Brief A
Summarize the array-size macro text in three sentences.
Brief B
Reproduce the array-size macro text from "So we have #define" to "#define Static_assert_array(arr) static_assert(is_array(arr))", word for word.

Reading text
>>>

As before, if the array is received as a parameter (a pointer), it won't compile, and we will have to replace the macro call by the value:
void foo(size_t nmemb, int arr[nmemb])
{
memset(arr, 0, sizeof(arr[0]) * nmemb);
}
Update (23/apr/2020): -Wsizeof-pointer-div is buggy:
Today I found out that the new warning in GCC only works if the macro is defined in a header that is not a system header. If you define the macro in a header that is installed in your system (usually /usr/local/include/ or /usr/include/) (#include <foo.h>), the compiler will NOT emit a warning (I tried GCC 9.3.0).
So we have #define ARRAY_SIZE(arr) (sizeof(arr) / sizeof((arr)[0])) and want to make it safe. We will need C2X static_assert() and some GCC extensions: Statements and Declarations in Expressions, __builtin_types_compatible_p:
#include <assert.h>
#define is_same_type(a, b) __builtin_types_compatible_p(typeof(a), typeof(b))
#define is_array(arr) (!is_same_type((arr), &(arr)[0]))
#define Static_assert_array(arr) static_assert(is_array(arr))

<<<

Extracted entries
>>>

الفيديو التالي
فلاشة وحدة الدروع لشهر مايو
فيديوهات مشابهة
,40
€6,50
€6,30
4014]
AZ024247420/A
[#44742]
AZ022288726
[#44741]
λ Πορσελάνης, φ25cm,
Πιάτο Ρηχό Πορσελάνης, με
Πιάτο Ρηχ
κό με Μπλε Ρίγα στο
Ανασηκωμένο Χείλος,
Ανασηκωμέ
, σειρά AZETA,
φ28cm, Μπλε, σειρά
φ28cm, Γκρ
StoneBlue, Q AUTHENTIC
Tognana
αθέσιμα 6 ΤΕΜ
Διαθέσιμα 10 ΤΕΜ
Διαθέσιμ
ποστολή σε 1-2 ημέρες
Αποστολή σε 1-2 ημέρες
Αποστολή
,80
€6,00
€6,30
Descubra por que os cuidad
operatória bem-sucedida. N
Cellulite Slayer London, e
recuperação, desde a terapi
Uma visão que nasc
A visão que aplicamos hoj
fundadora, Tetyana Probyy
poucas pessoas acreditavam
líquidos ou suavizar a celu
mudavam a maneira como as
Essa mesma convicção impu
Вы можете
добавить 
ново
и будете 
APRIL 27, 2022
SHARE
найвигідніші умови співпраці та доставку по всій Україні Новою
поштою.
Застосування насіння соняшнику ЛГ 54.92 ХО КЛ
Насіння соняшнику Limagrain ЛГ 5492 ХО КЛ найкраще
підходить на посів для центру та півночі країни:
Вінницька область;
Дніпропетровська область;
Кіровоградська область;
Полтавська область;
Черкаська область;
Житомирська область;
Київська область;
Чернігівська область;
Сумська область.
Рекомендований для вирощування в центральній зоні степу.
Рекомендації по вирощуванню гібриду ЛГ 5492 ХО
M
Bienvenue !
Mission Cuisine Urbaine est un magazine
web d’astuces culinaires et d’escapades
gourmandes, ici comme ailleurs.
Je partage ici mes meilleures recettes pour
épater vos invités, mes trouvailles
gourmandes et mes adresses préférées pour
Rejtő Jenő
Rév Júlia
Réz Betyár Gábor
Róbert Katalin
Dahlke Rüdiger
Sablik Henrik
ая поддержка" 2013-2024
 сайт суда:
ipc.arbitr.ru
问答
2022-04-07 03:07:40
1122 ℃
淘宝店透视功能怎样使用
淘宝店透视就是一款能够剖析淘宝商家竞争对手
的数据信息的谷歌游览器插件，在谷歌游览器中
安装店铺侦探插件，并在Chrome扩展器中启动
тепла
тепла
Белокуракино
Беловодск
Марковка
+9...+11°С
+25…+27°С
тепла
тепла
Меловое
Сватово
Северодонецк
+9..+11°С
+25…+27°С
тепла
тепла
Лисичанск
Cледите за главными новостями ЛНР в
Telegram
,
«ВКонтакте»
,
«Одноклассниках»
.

<<<
>>>

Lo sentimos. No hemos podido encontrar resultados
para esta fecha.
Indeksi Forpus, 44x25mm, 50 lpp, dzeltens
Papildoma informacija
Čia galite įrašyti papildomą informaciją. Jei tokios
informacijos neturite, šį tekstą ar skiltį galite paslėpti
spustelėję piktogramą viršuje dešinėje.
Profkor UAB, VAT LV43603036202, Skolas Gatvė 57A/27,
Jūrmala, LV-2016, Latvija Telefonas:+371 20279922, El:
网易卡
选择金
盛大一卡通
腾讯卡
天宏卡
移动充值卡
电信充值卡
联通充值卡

<<<

Task response A
When the array is received as a parameter, which is a pointer, the code won't compile, and the macro call has to be replaced by the value. GCC's -Wsizeof-pointer-div warning works only when the macro is defined in a header that is not a system header; with GCC 9.3.0, a macro defined in an installed system header produced no warning. Making the ARRAY_SIZE macro safe requires C2X static_assert() and some GCC extensions: Statements and Declarations in Expressions, and __builtin_types_compatible_p.

Task response B
So we have #define ARRAY_SIZE(arr) (sizeof(arr) / sizeof((arr)[0])) and want to make it safe. We will need C2X static_assert() and some GCC extensions: Statements and Declarations in Expressions, __builtin_types_compatible_p:
#include <assert.h>
#define is_same_type(a, b) __builtin_types_compatible_p(typeof(a), typeof(b))
#define is_array(arr) (!is_same_type((arr), &(arr)[0]))
#define Static_assert_array(arr) static_assert(is_array(arr))